Jones was a little bipartisan, although not deeply involved in Republican politics the way he was with Democrats:
“But Jones was also happy to exchange mutually complimentary correspondence with the offices of then-former Gov. and future President] Ronald Reagan and statesman Henry Kissinger.”
And this presidential connection:
“During the 1976 presidential campaign, Jones wangled a private meeting with Jimmy Carter’s wife, Rosalynn, at the elegant Stanford Court Hotel on Nob Hill, arriving with a security contingent that was larger than her Secret Service squad. Later Jones accompanied Moscone and a group of Democratic dignitaries who climbed aboard vice presidential candidate Walter Mondale’s private jet when it touched down at San Francisco International Airport.”
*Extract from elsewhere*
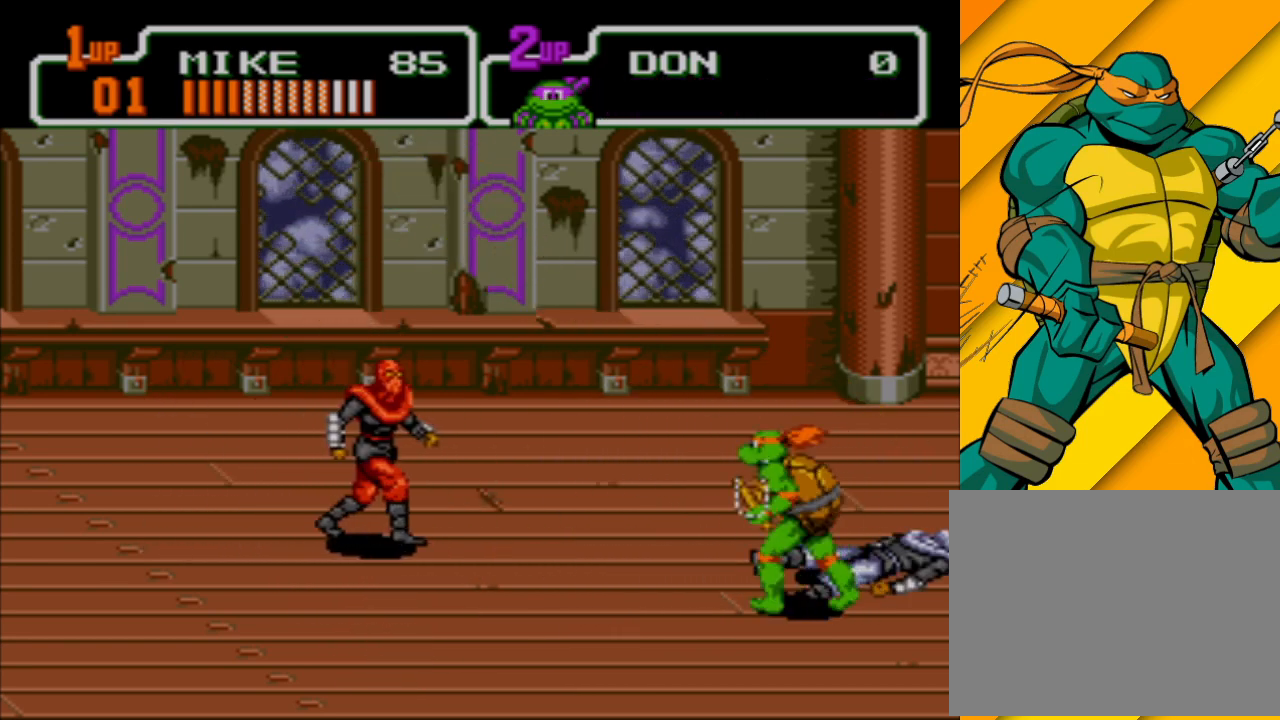
{"buttons": [], "left_stick": "down-left", "events": [[67, "left_stick", "up-right"], [267, "left_stick", "right"], [367, "left_stick", "down-right"], [467, "left_stick", "down-left"]]}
And then- and current-Gov. Jerry Brown would not be left out of the fun:
“Governor Jerry Brown sang the preacher’s praises. Congressman John Burton, Phil’s brother, lobbied the governor to appoint Jones to the high-profile board of regents, which oversaw California’s sprawling public university system. San Francisco Supervisor – now U.S. Senator — Dianne Feinstein accepted an invitation to lunch with Jones and to tour Peoples Temple.”
And Harvey Milk, later assassinated with Moscone:
“But no political figures were more gushing in their praise of Jones than Willie Brown and Harvey Milk, San Francisco’s rising tribune of gay freedom. Milk, a perennial candidate for office until he finally won a supervisor’s seat in 1977, aggressively sought Jones’s political blessing. ‘Our paths have crossed,’ Milk wrote Jones during an earlier campaign for supervisor, in a letter filled with the kind of awed reverence that the cult leader demanded from his followers. ‘They will stay crossed. It is a fight that I will walk with you into . . . The first time I heard you, you made a statement: “Take one of us, and you must take all of us.” Please add my name.’”
Podesta is from Chicago and has been a Democratic fixer and political operative for decades. So maybe he wasn’t aware of the Jonestown connection to his Democratic Party.
One question remains: As Podesta spruces up the Obama administration, will the prescription for fixing Obamacare include patients drinking the Kool-Aid?